Adepte du zéro déchet

Elle attache aussi beaucoup d’importance à réduire au maximum ses déchets et dans ce but elle prend soin de valoriser au mieux fruits et légumes quand ceux-ci perdent de leur attrait pour en faire par exemple des bocaux de légumes vinaigrés ou des confitures.

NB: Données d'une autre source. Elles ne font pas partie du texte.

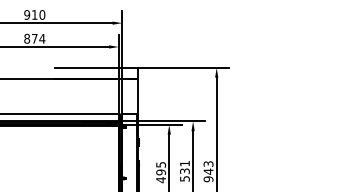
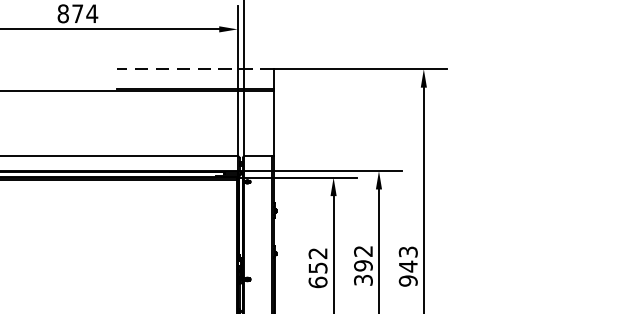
line: (96, 67) -> (195, 68), solid -> dashed
text: (184, 171) -> (362, 266), 531 -> 392
text: (161, 172) -> (318, 268), 495 -> 652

Une activité qui a l’avantage de compléter son assortiment et ses revenus, de minimiser ses pertes et son gaspillage et de la tenir occupée lors des périodes creuses, inévitables en région touristique et encore plus en montagne lorsque la météo n’invite qu’à une choses : rester chez soi. Ce qu’elle confirme en affirmant : “Je crois que je ne tiendrais pas si je n’avais pas ces activités à côté. Il y a des jours, quand il y a des tempêtes pas possibles, il y a deux clients. Donc il faut qu’il y ait autre chose à faire pour ne pas rester là à attendre que quelqu’un vienne”.

Des prix justes

Malgré une indéniable mais lente évolution des mœurs, nombreuses sont encore les femmes qui font les course pour le ménage et la clientèle de La Guintsette n’y fait pas exception avec une majorité de clientèle féminine. Avec une constante toutefois, l’envie de manger – et de faire manger! – des produits sains et de qualité. Quitte à payer parfois un peu plus cher.

Ce qui toutefois n’est pas autant le cas que ce que beaucoup ont tendance à penser et le cliché du supermarché meilleur marché a la vie dure et continue encore de faire de l’ombre aux petites épiceries indépendantes.

Car si certains produits ont effectivement ici un prix plus élevé qu’en grande distribution – ce qui s’explique par des coûts de production plus importants dus à la cherté de la vie en Suisse mais aussi une meilleure qualité nutritionnelle – nombreux sont les produits qui sont ici à prix égal voir moins élevé que ce qu’on peut trouver en grande surface, en raison notamment d’une plus grande frugalité pratiquée sur les marges perçues.

On rappellera les nombreux scandales qui ont éclaté ces derniers temps et qui nous ont dévoilé à quel point les marges pratiquées par certaines grandes chaînes nationales sur les légumes bios ou les produits laitiers peuvent friser l’indécence, ceci au détriment des producteurs et des consommateurs.

Des pratiques qui n’ont évidemment pas lieu à La Guintsette, où Élisa préfère, dans un but de respect et d’équité envers ses fournisseurs, accepter les prix d’achat qui lui sont proposés tout en fixant ses prix de vente de manière à ce qu’ils restent doux et qu’ils soient les plus justes possible.